◆ EXERCISE TEXT
━━━━

The Computer Security Act further defines sensitive information as information whose "loss, misuse, unauthorized access to, or modification of could adversely affect the national interest, or the conduct of federal programs, or the privacy to which individuals are entitled under . . . the Privacy Act" (described in the section "Privacy Considerations" later in this chapter).
This act gave NIST new responsibility for federal computer security management. It assigned to the ICST within NIST responsibility for assessing the vulnerability of federal computer systems, for developing standards, and for providing technical assistance, as well as for developing guidelines for the training of federal personnel in computer security-related areas. NSA was assigned a role as advisor to NIST regarding technical safeguards.
The Computer Security Act does not affect the protection of classified information. It also allows requirements to be waived if they disrupt or slow down the implementation of what's considered to be an important federal agency mission.
2.5.4. Searching for a Balance
Following the adoption of the Computer Security Act, concerns were voiced by Congress, industry, professional groups, and the general public about the potential for abuse. These concerns focused on NSA's role in the private sectorin particular, relating to the control of unclassified information. Banks and other data-intensive industries feared that the act would impose disruptive restrictions on their operations. Civil libertarians were concerned about infringements on personal privacy. These concerns culminated in a series of Congressional hearings during 1987. During these hearings, NTISSP 2 was rescinded (March of 1987), and a review of NSDD 145 was ordered. Debate continues about the appropriate role of government in protecting and mandating the protection of information (see the sidebar "Hackers' Rights").

━━━━

◆ AIM OF THE TASK
Reproduce the part of the Computer Security Act passage that opens with the words containing "The Computer Security Act further" and closes with "regarding technical safeguards.". Work only from the Computer Security Act passage.

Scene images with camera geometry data

━━━━

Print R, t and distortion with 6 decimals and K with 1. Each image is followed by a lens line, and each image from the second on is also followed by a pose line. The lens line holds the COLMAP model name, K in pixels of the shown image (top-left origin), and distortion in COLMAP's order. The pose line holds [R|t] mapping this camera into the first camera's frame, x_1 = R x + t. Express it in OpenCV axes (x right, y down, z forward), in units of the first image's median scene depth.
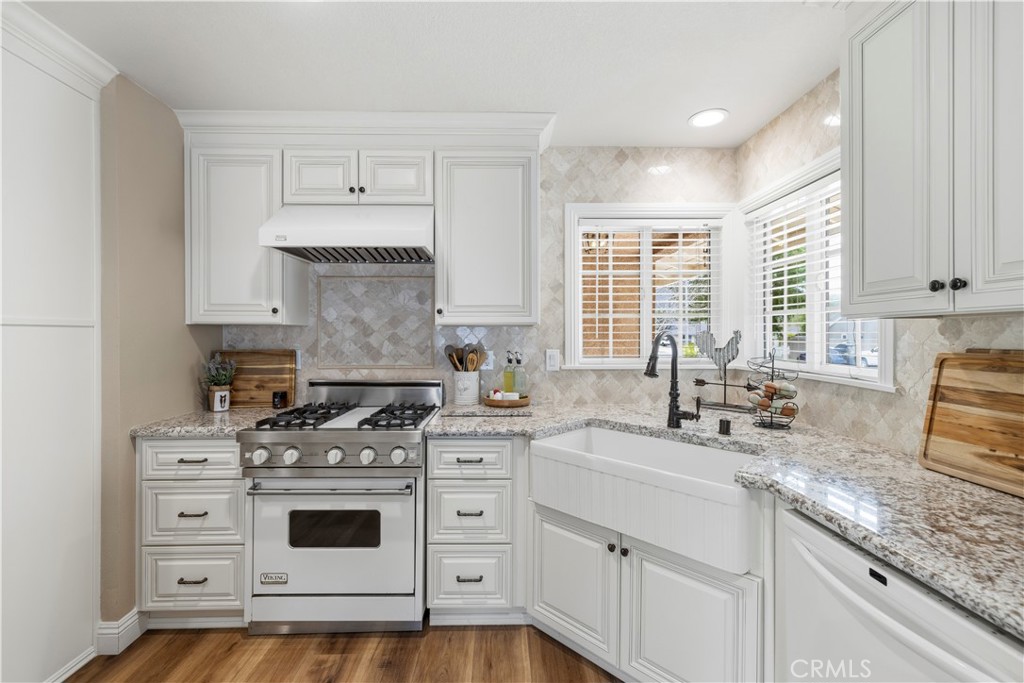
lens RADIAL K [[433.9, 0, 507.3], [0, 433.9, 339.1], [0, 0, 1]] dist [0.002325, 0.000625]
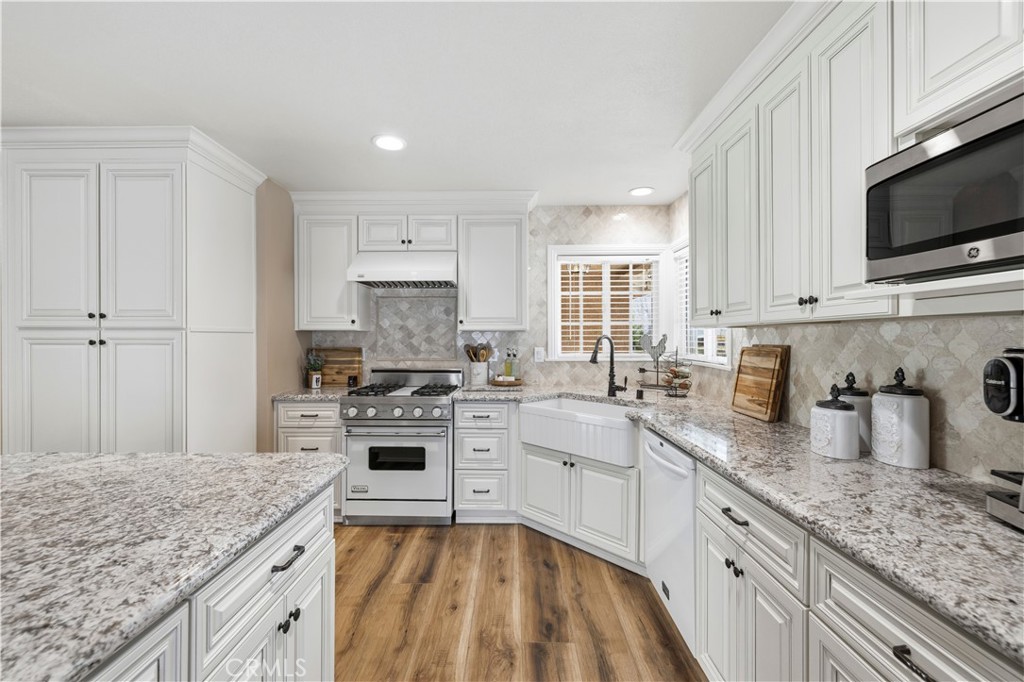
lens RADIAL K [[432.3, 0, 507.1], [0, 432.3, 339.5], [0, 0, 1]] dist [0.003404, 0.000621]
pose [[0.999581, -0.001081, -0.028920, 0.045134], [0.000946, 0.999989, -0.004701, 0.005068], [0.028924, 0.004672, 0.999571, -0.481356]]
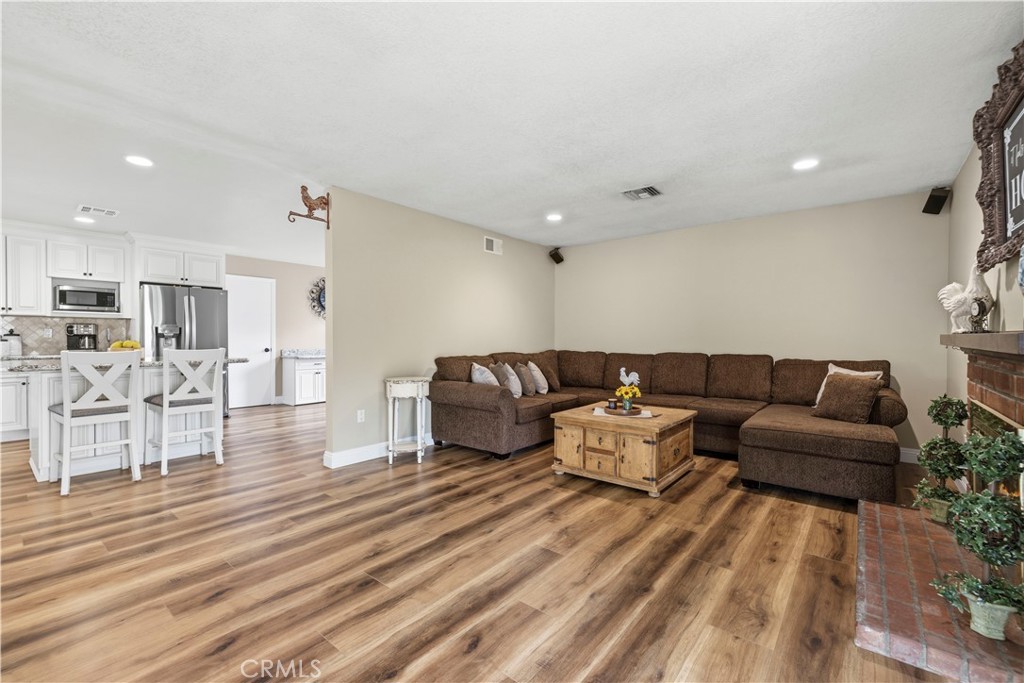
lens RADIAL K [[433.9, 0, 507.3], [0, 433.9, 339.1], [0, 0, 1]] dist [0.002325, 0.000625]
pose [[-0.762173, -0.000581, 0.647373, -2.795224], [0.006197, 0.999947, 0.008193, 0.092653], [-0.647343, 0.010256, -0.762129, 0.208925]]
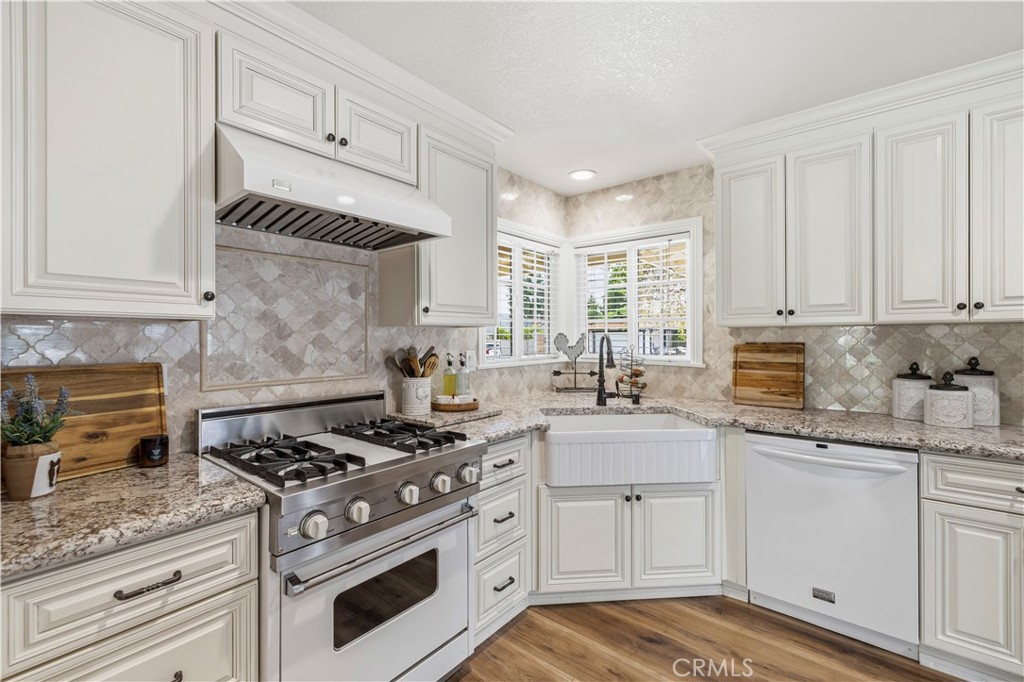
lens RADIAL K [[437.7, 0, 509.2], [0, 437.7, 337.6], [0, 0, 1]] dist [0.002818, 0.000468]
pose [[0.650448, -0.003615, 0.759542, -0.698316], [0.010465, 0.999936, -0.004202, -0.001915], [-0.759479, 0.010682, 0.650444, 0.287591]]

━━━━

◆ RESULT
The Computer Security Act further defines sensitive information as information whose "loss, misuse, unauthorized access to, or modification of could adversely affect the national interest, or the conduct of federal programs, or the privacy to which individuals are entitled under . . . the Privacy Act" (described in the section "Privacy Considerations" later in this chapter).
This act gave NIST new responsibility for federal computer security management. It assigned to the ICST within NIST responsibility for assessing the vulnerability of federal computer systems, for developing standards, and for providing technical assistance, as well as for developing guidelines for the training of federal personnel in computer security-related areas. NSA was assigned a role as advisor to NIST regarding technical safeguards.